According to AAA and Best Western International, 50% of U.S. owners travel with their pet. With this in mind, here are some safety tips to make traveling with your pet safe and enjoyable.
- When packing the car, be certain to leave plenty of room for your dog to shift position and be comfortable. When traveling with your cat, the carrier should be large enough for them to stand and easily turn around. Also, leave plenty of room for a litter pan for your cat to use when you stop to rest.
- Pack plenty of food for your trip or vacation. Running out and having to suddenly change food may cause illness or diarrhea. This is especially important for pets on prescription diets that cannot be routinely purchased. As a good rule of thumb, take enough food for your trip length plus 2 extra days. For longer trips consider packing your pet’s regular bed or blanket and several toys. Just like those of us that travel with our favorite pillow, some pets feel more comfortable sleeping in their own bed.
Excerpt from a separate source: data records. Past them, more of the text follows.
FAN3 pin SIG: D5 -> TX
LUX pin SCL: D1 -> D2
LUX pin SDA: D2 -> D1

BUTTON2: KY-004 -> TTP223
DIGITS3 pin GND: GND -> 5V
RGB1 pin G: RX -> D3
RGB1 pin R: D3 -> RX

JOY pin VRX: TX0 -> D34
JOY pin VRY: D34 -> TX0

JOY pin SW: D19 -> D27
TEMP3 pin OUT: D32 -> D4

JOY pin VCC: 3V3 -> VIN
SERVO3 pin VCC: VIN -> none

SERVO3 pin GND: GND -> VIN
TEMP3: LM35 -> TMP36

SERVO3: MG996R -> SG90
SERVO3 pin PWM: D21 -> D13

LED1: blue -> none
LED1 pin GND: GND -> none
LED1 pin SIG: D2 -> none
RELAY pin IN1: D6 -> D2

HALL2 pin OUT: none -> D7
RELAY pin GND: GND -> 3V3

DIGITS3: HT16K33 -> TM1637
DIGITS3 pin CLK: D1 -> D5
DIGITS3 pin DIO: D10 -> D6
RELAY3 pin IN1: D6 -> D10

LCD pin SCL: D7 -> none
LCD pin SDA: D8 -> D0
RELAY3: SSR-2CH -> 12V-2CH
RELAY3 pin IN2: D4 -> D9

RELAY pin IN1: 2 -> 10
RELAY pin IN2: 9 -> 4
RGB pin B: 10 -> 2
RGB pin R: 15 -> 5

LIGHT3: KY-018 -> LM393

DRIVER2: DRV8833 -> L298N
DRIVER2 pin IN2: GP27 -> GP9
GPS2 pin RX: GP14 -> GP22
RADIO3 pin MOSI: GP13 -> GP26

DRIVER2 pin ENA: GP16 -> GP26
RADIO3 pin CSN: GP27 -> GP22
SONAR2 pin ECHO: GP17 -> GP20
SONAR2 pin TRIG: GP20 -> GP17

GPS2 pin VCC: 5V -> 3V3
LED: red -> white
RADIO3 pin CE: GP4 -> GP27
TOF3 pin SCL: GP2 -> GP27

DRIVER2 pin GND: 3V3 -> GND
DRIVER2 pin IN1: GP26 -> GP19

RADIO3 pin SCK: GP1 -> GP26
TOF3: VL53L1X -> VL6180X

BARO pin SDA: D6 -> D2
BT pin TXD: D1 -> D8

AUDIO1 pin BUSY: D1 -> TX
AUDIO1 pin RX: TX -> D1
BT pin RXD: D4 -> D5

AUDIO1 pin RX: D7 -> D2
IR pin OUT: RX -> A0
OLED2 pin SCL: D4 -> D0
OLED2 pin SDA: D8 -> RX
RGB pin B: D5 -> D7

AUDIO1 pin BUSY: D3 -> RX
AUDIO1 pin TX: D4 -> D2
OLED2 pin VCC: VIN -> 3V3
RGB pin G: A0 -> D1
- If your pet takes medication, count them to be certain you have enough for the trip, plus 2 days. It can be difficult to get more medication if you run out. Veterinary hospitals require a physical exam before dispensing prescription medications. If you are flying, be sure all medications are in the original bottle and properly labeled. If your pet is prone to colitis from stress or dietary indiscretion while traveling, consider asking your veterinarian for appropriate medication to keep on hand during your travels.
- Make certain your pet has proper identification should they get lost. This includes a collar with an ID tag, rabies tag and county registration tag where required. Strongly consider a permanent form of identification such as a microchip. If your dog or cats slip out of their collar and escapes in an unfamiliar location, a microchip may be the only way for them to be identified and returned safely. Consider keeping pictures of all 4 sides of your pet, including unique markings, in your pet travel kit or permanently stored in your cell phone. Some shelters require visual proof when picking up a lost pet.
- Keep a copy of your pet’s current rabies certificate with you. Some hotels and all campgrounds require it. If traveling to a National Park, be aware there are specific rules about where dogs can go in the park. Having a copy of all of your pet’s current vaccinations may be necessary if they need to board at a facility outside of the park.
- For car travel, plan on stopping every 2-3 hours to allow your pet 10-15 minutes to get out, move around, get a drink or relieve themselves. Cats should be allowed to get out of the carrier and wander around the car and use the litter box. Do not get in and out of the car until your cat is back in the carrier. If they get scared and bolt, you may not be able to catch them.
- Ziploc® bags. You can never have enough while traveling. They can be useful for portioning out food for day trips, poop collection, or as a makeshift water bowl. A package of baby wipes can also be useful for those occasional accidents that happen.
- If staying in a hotel, be courteous and respectful to other guests. Keep your pet leashed and quiet in public spaces. Consider bringing some extra sheets or blankets to help protect hotel furniture from your pet and prevent extra pet damage charges.
- For plane travel, check with your airline ahead of time for specific pet travel requirements. Most airlines require a current Rabies Certificate, Health Certificate and a Statement of Temperature Acclimation. Small dogs and cats may be allowed in the cabin if the carrier fits under the seat. As a general rule, only 1 pet is allowed in the cabin per flight, so if there is more than one, be prepared for your pet to travel in the cargo hold.
- If you anticipate needing a rental car, call ahead to check on specific rental car rules and restrictions.
- Carry a Pet First Aid Kit when you travel. You never know when a cut pad, broken nail, an insect bite or sting is going to happen.